▸ **Data section**
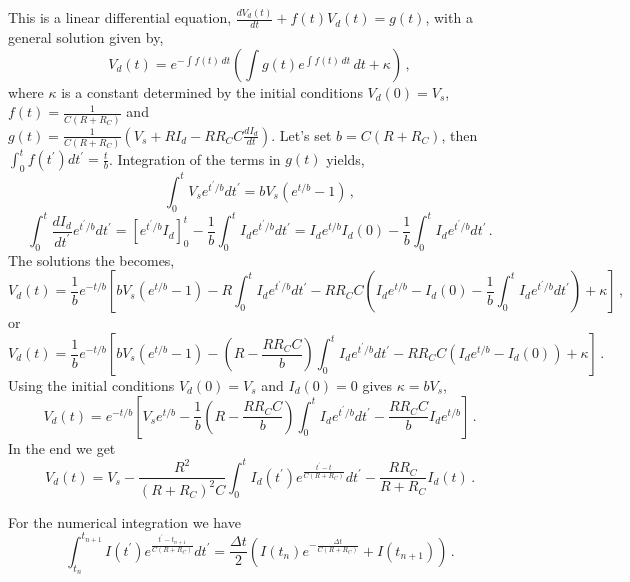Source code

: \documentclass[a4paper,10pt]{article}
\numberwithin{equation}{section}
\begin{document}
This is a linear differential equation, \( \frac{d V_d(t)}{dt}+f(t)V_d(t)=g(t)\), with a general solution given by,
\begin{equation}
  V_d(t)=e^{-\int f(t)\,dt}\left(\int g(t)e^{\int f(t)\,dt}\,dt+\kappa \right)\, ,
\end{equation}
where \(\kappa\) is a constant determined by the initial conditions \(V_d(0) = V_s\),
\({ f(t) = \frac{1}{C(R+R_C)} }\) and\\ \(g(t) = \frac{1}{C(R+R_C)}\left( V_s + RI_d - RR_C C\frac{d I_d}{dt} \right)\).
Let's set \(b = C(R+R_C)\), then \(\int_0^t f(t^\prime) dt^\prime = \frac{t}{b}\).
Integration of the terms in \(g(t)\) yields,
\begin{equation}
  \int_0^t V_s e^{t^\prime/b} dt^\prime = bV_s(e^{t/b} - 1)\, ,
\end{equation}
\begin{equation}
  \int_0^t \frac{dI_d}{dt^\prime} e^{t^\prime/b} dt^\prime = \left[ e^{t^\prime/b}I_d \right]_0^t - \frac{1}{b}\int_0^t I_d e^{t^\prime/b} dt^\prime
  = I_d e^{t/b} I_d(0) - \frac{1}{b}\int_0^t I_d e^{t^\prime/b} dt^\prime\, .
\end{equation}
The solutions the becomes,
\begin{equation}
  V_d(t) = \frac{1}{b} e^{-t/b}\left[ bV_s\left( e^{t/b} - 1 \right) - R\int_0^t I_d e^{t^\prime/b}dt^\prime - RR_C C \left( I_d e^{t/b} -I_d(0) - \frac{1}{b}\int_0^t I_d e^{t^\prime/b} dt^\prime \right) + \kappa \right]\, ,
\end{equation}
or
\begin{equation}
  V_d(t) = \frac{1}{b} e^{-t/b}\left[ bV_s\left( e^{t/b} - 1 \right) - \left( R - \frac{RR_C C}{b} \right)\int_0^t I_d e^{t^\prime/b}dt^\prime - RR_C C \left( I_d e^{t/b} -I_d(0) \right) + \kappa \right]\, .
\end{equation}
Using the initial conditions \(V_d(0) = V_s\) and \(I_d(0) = 0\) gives \(\kappa = bV_s\),
\begin{equation}
  V_d(t) = e^{-t/b}\left[ V_s e^{t/b} - \frac{1}{b}\left( R - \frac{RR_C C}{b} \right)\int_0^t I_d e^{t^\prime/b}dt^\prime - \frac{RR_C C}{b} I_d e^{t/b} \right]\, .
\end{equation}
In the end we get
\begin{equation}
  V_d(t) = V_s - \frac{R^2}{(R+R_C)^2 C}\int_0^t I_d(t^\prime) e^{\frac{t^\prime-t}{C(R+R_C)}} dt^\prime - \frac{RR_C}{R+R_C}I_d(t) \, .
\end{equation}

For the numerical integration we have
\begin{equation}
  \int_{t_n}^{t_{n+1}} I(t^\prime) e^{\frac{t^\prime-t_{n+1}}{C(R+R_C)}} dt^\prime = \frac{\Delta t}{2}\left( I(t_n)e^{-\frac{\Delta t}{C(R+R_C)}} + I(t_{n+1}) \right)\, .
\end{equation}
\end{document}
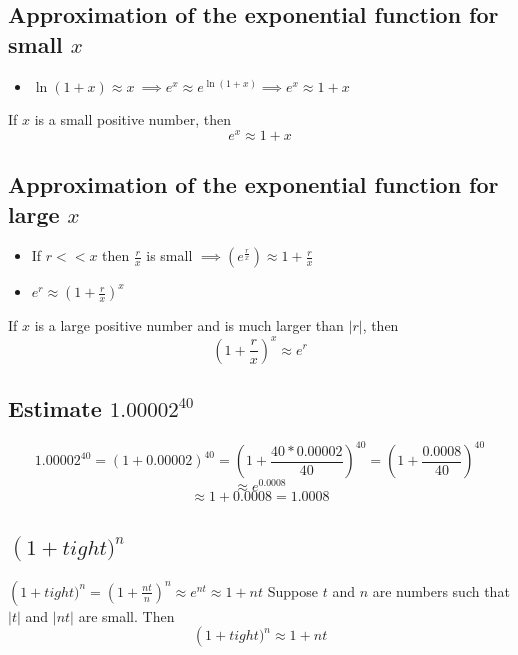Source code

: \subsection{Approximation of the exponential function for small \(x\)}
\begin{itemize}
  \item \(\ln(1+x) \approx x\ \implies e^{x} \approx e^{\ln(1+x)}  \implies e^{x} \approx 1 + x\)
\end{itemize}
If \(x\) is a small positive number, then
\[ e^{x} \approx 1 + x \]

\subsection{Approximation of the exponential function for large \(x\)}
\begin{itemize}
  \item If \(r << x\) then \(\frac{r}{x}\) is small \(\implies \left( e^{\frac{r}{x}}\right) \approx 1 + \frac{r}{x}\)
  \item \(e^{r} \approx \left(1+\frac{r}{x}\right)^{x} \)
\end{itemize}
If \(x\) is a large positive number and is much larger than \(|r|\), then
\[ \left(1+\frac{r}{x}\right)^{x} \approx e^{r} \]

\subsection{Estimate \(1.00002^{40}\)}
\[ 1.00002^{40} = \left(1 + 0.00002\right)^{40} = \left(1 + \frac{40*0.00002}{40} \right)^{40} = \left(1 + \frac{0.0008}{40} \right)^{40} \]\[ \approx e^{0.0008}\]
\[\approx 1 + 0.0008 = 1.0008 \]

\subsection{\( \left( 1 + t
ight)^{n}\)}
\( \left( 1 + t
ight)^{n} = \left(1 + \frac{nt}{n}\right)^{n} \approx e^{nt} \approx  1 + nt  \)
Suppose \(t\) and \(n\) are numbers such that \(|t|\) and \(|nt|\) are small. Then
\[ \left(1+t
ight)^{n} \approx 1 + nt \]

▸ **What is expected**
Go back to the records above and write them out exactly, without the pictures.

▸ **Exercise response**
Source code

: \documentclass[a4paper,10pt]{article}
\numberwithin{equation}{section}
\begin{document}
This is a linear differential equation, \( \frac{d V_d(t)}{dt}+f(t)V_d(t)=g(t)\), with a general solution given by,
\begin{equation}
  V_d(t)=e^{-\int f(t)\,dt}\left(\int g(t)e^{\int f(t)\,dt}\,dt+\kappa \right)\, ,
\end{equation}
where \(\kappa\) is a constant determined by the initial conditions \(V_d(0) = V_s\),
\({ f(t) = \frac{1}{C(R+R_C)} }\) and\\ \(g(t) = \frac{1}{C(R+R_C)}\left( V_s + RI_d - RR_C C\frac{d I_d}{dt} \right)\).
Let's set \(b = C(R+R_C)\), then \(\int_0^t f(t^\prime) dt^\prime = \frac{t}{b}\).
Integration of the terms in \(g(t)\) yields,
\begin{equation}
  \int_0^t V_s e^{t^\prime/b} dt^\prime = bV_s(e^{t/b} - 1)\, ,
\end{equation}
\begin{equation}
  \int_0^t \frac{dI_d}{dt^\prime} e^{t^\prime/b} dt^\prime = \left[ e^{t^\prime/b}I_d \right]_0^t - \frac{1}{b}\int_0^t I_d e^{t^\prime/b} dt^\prime
  = I_d e^{t/b} I_d(0) - \frac{1}{b}\int_0^t I_d e^{t^\prime/b} dt^\prime\, .
\end{equation}
The solutions the becomes,
\begin{equation}
  V_d(t) = \frac{1}{b} e^{-t/b}\left[ bV_s\left( e^{t/b} - 1 \right) - R\int_0^t I_d e^{t^\prime/b}dt^\prime - RR_C C \left( I_d e^{t/b} -I_d(0) - \frac{1}{b}\int_0^t I_d e^{t^\prime/b} dt^\prime \right) + \kappa \right]\, ,
\end{equation}
or
\begin{equation}
  V_d(t) = \frac{1}{b} e^{-t/b}\left[ bV_s\left( e^{t/b} - 1 \right) - \left( R - \frac{RR_C C}{b} \right)\int_0^t I_d e^{t^\prime/b}dt^\prime - RR_C C \left( I_d e^{t/b} -I_d(0) \right) + \kappa \right]\, .
\end{equation}
Using the initial conditions \(V_d(0) = V_s\) and \(I_d(0) = 0\) gives \(\kappa = bV_s\),
\begin{equation}
  V_d(t) = e^{-t/b}\left[ V_s e^{t/b} - \frac{1}{b}\left( R - \frac{RR_C C}{b} \right)\int_0^t I_d e^{t^\prime/b}dt^\prime - \frac{RR_C C}{b} I_d e^{t/b} \right]\, .
\end{equation}
In the end we get
\begin{equation}
  V_d(t) = V_s - \frac{R^2}{(R+R_C)^2 C}\int_0^t I_d(t^\prime) e^{\frac{t^\prime-t}{C(R+R_C)}} dt^\prime - \frac{RR_C}{R+R_C}I_d(t) \, .
\end{equation}

For the numerical integration we have
\begin{equation}
  \int_{t_n}^{t_{n+1}} I(t^\prime) e^{\frac{t^\prime-t_{n+1}}{C(R+R_C)}} dt^\prime = \frac{\Delta t}{2}\left( I(t_n)e^{-\frac{\Delta t}{C(R+R_C)}} + I(t_{n+1}) \right)\, .
\end{equation}
\end{document}
Source code

: \subsection{Approximation of the exponential function for small \(x\)}
\begin{itemize}
  \item \(\ln(1+x) \approx x\ \implies e^{x} \approx e^{\ln(1+x)}  \implies e^{x} \approx 1 + x\)
\end{itemize}
If \(x\) is a small positive number, then
\[ e^{x} \approx 1 + x \]

\subsection{Approximation of the exponential function for large \(x\)}
\begin{itemize}
  \item If \(r << x\) then \(\frac{r}{x}\) is small \(\implies \left( e^{\frac{r}{x}}\right) \approx 1 + \frac{r}{x}\)
  \item \(e^{r} \approx \left(1+\frac{r}{x}\right)^{x} \)
\end{itemize}
If \(x\) is a large positive number and is much larger than \(|r|\), then
\[ \left(1+\frac{r}{x}\right)^{x} \approx e^{r} \]

\subsection{Estimate \(1.00002^{40}\)}
\[ 1.00002^{40} = \left(1 + 0.00002\right)^{40} = \left(1 + \frac{40*0.00002}{40} \right)^{40} = \left(1 + \frac{0.0008}{40} \right)^{40} \]\[ \approx e^{0.0008}\]
\[\approx 1 + 0.0008 = 1.0008 \]

\subsection{\( \left( 1 + t
ight)^{n}\)}
\( \left( 1 + t
ight)^{n} = \left(1 + \frac{nt}{n}\right)^{n} \approx e^{nt} \approx  1 + nt  \)
Suppose \(t\) and \(n\) are numbers such that \(|t|\) and \(|nt|\) are small. Then
\[ \left(1+t
ight)^{n} \approx 1 + nt \]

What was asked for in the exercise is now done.